C'est ainsi le premier secteur à esquisser une feuille de route - avant celle de l'acier, de l'aluminium ou du ciment -, dans le cadre de la Stratégie Nationale Bas-Carbone du gouvernement, publiée fin 2015, qui consiste à diminuer de 35% les émissions de l'industrie d'ici à 2030 afin d'atteindre la neutralité carbone en 2050.
Concrètement, pour s'y atteler, la chimie mise sur l'amélioration de son efficacité énergétique, de sa production de chaleur bas carbone, ou encore sur l'abattement des émissions de protoxyde d'azote ou d'hydroflorycarbures (HFC), des gaz fluorés utilisés dans les secteurs du froid et de la climatisation, les mousses d'isolation, les aérosols et l'équipement d'extinction d'incendie.

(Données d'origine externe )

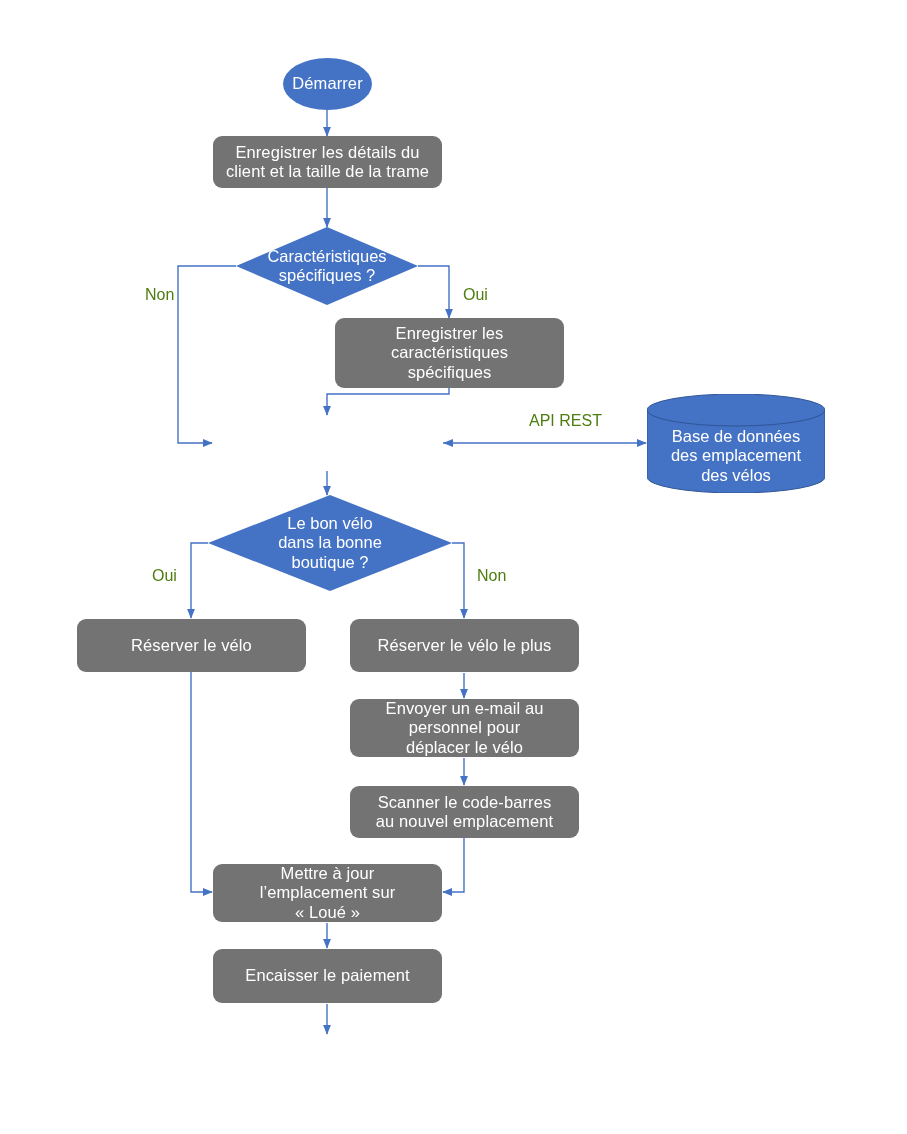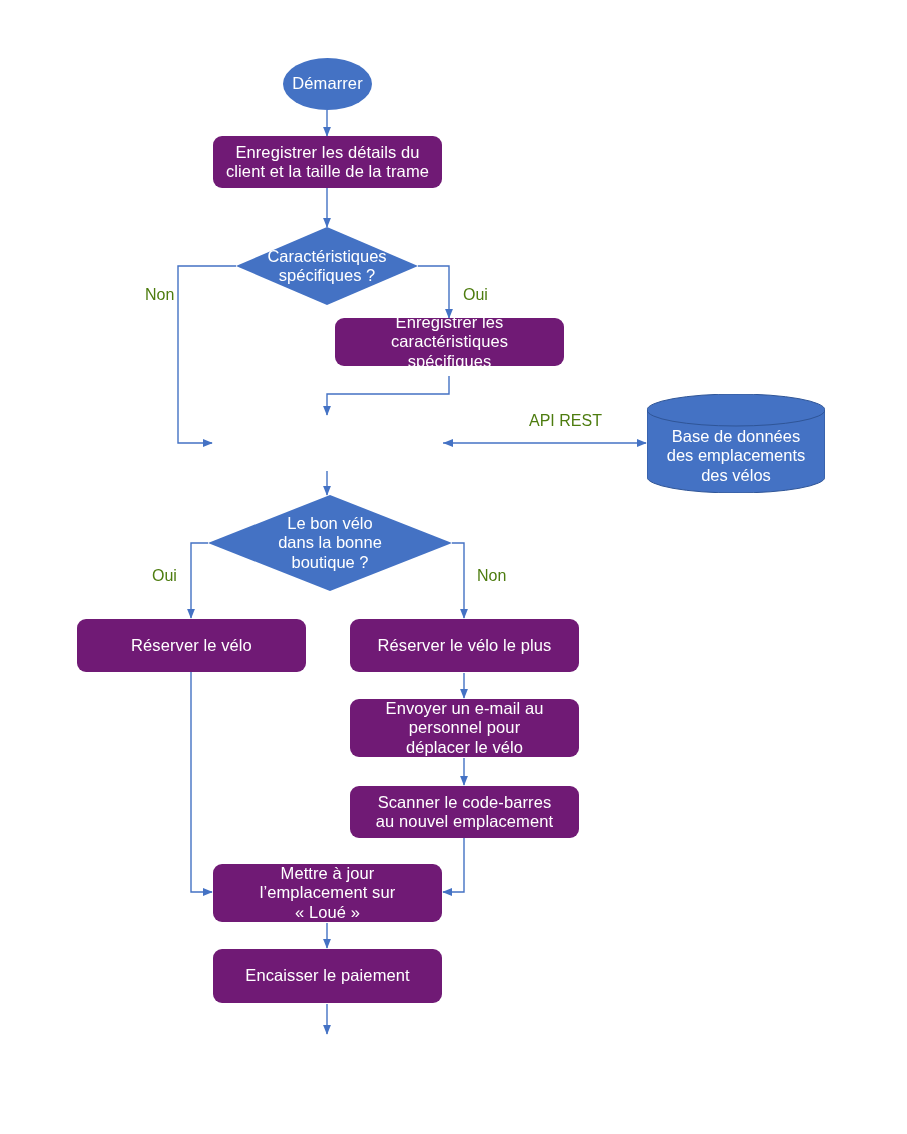--- a/index.html
+++ b/index.html
@@ -34,21 +34,21 @@
     display: flex;
     align-items: center;
     justify-content: center;
     text-align: center;
     color: #ffffff;
     line-height: 1.18;
     white-space: pre-line;
     letter-spacing: 0.1px;
   }
   .proc {
-    background: #701a75;
+    background: #737373;
     border-radius: 9px;
     font-size: 16.5px;
     padding: 2px 6px;
   }
   .term {
     background: #4472C4;
     border-radius: 50%;
     font-size: 16.5px;
   }
   .decision-wrap {
@@ -154,35 +154,35 @@
     <span>Enregistrer les détails du
 client et la taille de la trame</span>
   </div>
 
   <div class="decision-wrap" style="left:236px; top:227px; width:182px; height:78px;">
     <div class="decision-shape"></div>
     <div class="decision-label">Caractéristiques
 spécifiques ?</div>
   </div>
 
-  <div class="node proc" style="left:335px; top:318px; width:229px; height:48px;">
+  <div class="node proc" style="left:335px; top:318px; width:229px; height:70px;">
     <span>Enregistrer les
 caractéristiques
 spécifiques</span>
   </div>
 
 
   <div class="cyl" style="left:647px; top:394px; width:178px; height:99px;">
     <svg width="178" height="99" viewBox="0 0 178 99" xmlns="http://www.w3.org/2000/svg">
       <path d="M0,16 L0,83 A89,16 0 0 0 178,83 L178,16 Z" fill="#4472C4"></path>
       <ellipse cx="89" cy="16" rx="89" ry="16" fill="#4472C4" stroke="#2F5597" stroke-width="1"></ellipse>
       <path d="M0,16 L0,83 A89,16 0 0 0 178,83 L178,16" fill="none" stroke="#2F5597" stroke-width="1"></path>
     </svg>
     <div class="cyl-label" style="top:33px;">Base de données
-des emplacements
+des emplacement
 des vélos</div>
   </div>
 
   <div class="decision-wrap" style="left:208px; top:495px; width:244px; height:96px;">
     <div class="decision-shape"></div>
     <div class="decision-label">Le bon vélo
 dans la bonne
 boutique ?</div>
   </div>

Car si la filière a déjà réduit ses émissions de 63% depuis 1990, elle représente encore 20 millions de tonnes de CO2 (MtCO2) émises en 2018, soit 25% de celles de l'industrie manufacturière. Les principaux responsables sont le vapocraquage (27% des émissions de la filière), un procédé qui consiste à chauffer diverses charges issues de la distillation du pétrole afin d'obtenir différents composés (éthylène, propylène, etc), ainsi que les produits azotés et engrais (14%). Pour le reste, les émissions sont très fragmentées, entre polymères, carbonates, produits chlorés ou encore noir de carbone.